BINGO! (Pier’s BINGO Card)

Plant BINGO is fun. I brought my daughter with me to find and identify the proper species with the provided terminology. One thing we have seen all over Brooklyn is the Silique, the Catalpa Tree, and until this course we just wondered about it. To complete the course, I recreated the table in Word however I had to upload it as a jpg.

4 Comments

  1. Excellent job on these Pier! The only one I would have another look at is the Catalpa tree. It is a member of the Bignoniaceae and as such does not have a silique as a fruit, although the fruit is long and skinny, but it is actually a capsule with axile placentation. While a silique is characteristic of the Brassicaceae and has a central replum where the seeds are attached, and not to the carpel margins as in Catalpa (see below an image of an ovary in XS of another member of the Bignoniaceae) showing axile placentation and two carpels.

  2. Pierette Imbriano

    Thx Steffi. I actually swapped it out from pursalane b/c I found it in a book titled “Florida Ethnobotany” by Daniel Austin and he said it was a silique but without explanation. This is good to know.

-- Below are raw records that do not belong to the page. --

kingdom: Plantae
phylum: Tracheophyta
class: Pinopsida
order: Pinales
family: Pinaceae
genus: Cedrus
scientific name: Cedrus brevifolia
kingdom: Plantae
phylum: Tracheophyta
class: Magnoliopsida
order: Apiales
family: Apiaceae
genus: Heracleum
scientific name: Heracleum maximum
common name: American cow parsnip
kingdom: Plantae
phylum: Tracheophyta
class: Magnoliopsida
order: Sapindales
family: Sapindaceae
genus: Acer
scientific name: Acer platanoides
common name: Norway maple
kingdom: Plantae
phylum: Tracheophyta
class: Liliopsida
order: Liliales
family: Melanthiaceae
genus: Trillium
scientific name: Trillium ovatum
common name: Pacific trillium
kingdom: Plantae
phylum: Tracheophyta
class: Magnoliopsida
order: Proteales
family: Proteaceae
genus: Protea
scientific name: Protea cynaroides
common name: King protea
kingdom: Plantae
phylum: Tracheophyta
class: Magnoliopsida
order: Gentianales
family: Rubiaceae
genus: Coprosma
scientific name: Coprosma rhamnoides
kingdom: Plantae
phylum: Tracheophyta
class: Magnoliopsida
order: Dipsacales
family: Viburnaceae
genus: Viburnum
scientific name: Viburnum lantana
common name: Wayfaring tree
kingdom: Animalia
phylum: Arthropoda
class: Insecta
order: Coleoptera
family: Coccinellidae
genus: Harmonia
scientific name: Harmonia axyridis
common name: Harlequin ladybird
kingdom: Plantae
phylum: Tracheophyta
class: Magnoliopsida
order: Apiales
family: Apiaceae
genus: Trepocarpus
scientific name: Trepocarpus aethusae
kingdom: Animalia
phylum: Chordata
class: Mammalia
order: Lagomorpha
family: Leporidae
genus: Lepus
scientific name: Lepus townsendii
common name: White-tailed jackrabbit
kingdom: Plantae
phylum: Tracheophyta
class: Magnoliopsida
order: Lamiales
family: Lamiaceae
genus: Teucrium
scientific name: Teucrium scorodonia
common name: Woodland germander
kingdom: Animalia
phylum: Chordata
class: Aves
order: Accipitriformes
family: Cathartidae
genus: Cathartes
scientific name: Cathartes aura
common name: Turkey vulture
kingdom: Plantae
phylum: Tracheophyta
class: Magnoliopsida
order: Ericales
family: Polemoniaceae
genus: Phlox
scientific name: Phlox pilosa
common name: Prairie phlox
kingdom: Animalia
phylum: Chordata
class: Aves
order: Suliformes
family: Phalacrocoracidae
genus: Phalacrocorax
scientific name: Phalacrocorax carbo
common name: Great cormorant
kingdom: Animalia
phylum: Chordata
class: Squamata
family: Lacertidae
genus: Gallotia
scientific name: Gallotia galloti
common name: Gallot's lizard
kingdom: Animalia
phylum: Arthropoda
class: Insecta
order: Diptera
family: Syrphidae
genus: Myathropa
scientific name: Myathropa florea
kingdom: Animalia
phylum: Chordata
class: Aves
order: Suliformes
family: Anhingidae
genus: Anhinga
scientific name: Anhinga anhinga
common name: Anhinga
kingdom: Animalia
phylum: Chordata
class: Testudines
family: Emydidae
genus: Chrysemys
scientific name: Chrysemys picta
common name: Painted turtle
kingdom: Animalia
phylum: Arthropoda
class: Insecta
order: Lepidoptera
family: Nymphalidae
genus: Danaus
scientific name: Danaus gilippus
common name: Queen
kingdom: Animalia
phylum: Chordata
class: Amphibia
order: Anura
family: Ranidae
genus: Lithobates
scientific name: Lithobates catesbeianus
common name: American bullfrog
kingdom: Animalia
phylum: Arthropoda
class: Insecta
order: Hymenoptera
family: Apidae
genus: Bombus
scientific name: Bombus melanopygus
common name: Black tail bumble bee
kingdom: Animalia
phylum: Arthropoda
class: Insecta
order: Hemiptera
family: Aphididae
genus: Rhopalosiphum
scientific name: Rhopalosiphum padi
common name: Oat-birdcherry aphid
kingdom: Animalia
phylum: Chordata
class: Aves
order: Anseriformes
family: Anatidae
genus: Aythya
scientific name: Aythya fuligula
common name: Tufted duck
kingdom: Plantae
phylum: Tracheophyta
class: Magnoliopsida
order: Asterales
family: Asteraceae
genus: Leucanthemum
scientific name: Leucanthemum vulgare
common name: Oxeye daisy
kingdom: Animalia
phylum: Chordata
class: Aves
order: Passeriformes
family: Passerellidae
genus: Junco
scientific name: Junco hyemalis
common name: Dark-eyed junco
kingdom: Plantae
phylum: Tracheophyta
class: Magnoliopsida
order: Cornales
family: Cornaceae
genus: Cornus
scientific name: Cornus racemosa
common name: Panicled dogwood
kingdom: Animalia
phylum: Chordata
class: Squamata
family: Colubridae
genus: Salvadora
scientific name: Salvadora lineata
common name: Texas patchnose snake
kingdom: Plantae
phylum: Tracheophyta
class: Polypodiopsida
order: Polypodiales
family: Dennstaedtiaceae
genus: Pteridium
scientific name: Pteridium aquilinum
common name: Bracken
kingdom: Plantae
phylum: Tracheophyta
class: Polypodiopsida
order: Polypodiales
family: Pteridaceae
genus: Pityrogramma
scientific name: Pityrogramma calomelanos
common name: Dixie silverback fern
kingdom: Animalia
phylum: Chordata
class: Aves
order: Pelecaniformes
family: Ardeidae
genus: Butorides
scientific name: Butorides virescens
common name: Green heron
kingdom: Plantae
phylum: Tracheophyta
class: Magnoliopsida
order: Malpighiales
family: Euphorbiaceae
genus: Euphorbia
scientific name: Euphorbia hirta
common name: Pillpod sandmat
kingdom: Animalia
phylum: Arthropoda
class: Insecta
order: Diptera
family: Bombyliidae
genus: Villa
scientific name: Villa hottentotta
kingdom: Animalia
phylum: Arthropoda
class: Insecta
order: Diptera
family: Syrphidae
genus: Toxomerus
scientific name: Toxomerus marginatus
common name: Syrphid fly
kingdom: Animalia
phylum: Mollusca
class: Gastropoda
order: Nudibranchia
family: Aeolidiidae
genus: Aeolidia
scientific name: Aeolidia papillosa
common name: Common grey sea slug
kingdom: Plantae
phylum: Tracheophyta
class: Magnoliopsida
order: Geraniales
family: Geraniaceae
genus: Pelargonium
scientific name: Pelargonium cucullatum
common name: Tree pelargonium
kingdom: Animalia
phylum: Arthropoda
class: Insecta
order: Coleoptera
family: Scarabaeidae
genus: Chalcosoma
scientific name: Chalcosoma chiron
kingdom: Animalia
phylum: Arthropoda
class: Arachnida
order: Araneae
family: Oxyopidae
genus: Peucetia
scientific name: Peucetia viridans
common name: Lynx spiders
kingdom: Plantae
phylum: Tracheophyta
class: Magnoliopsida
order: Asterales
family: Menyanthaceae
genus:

      1. Pierette Imbriano

        Sorry- I’m multi-tasking and should have elaborated- the tree is here in Brooklyn, I found the ID in “Florida Ethnobotany.” The Catalpa Tree is all over Brooklyn- while not a pollutant- I’m sure it’s home here is anthropogenic. Before Brooklyn became so gentrified- even as recent as 10 years ago, we used to have the most beautiful gardens often filled with a mix of native and tropic flora. Most of those gardens have become luxury houses (like the Joni Mitchell song), but somehow these amazing trees have survived.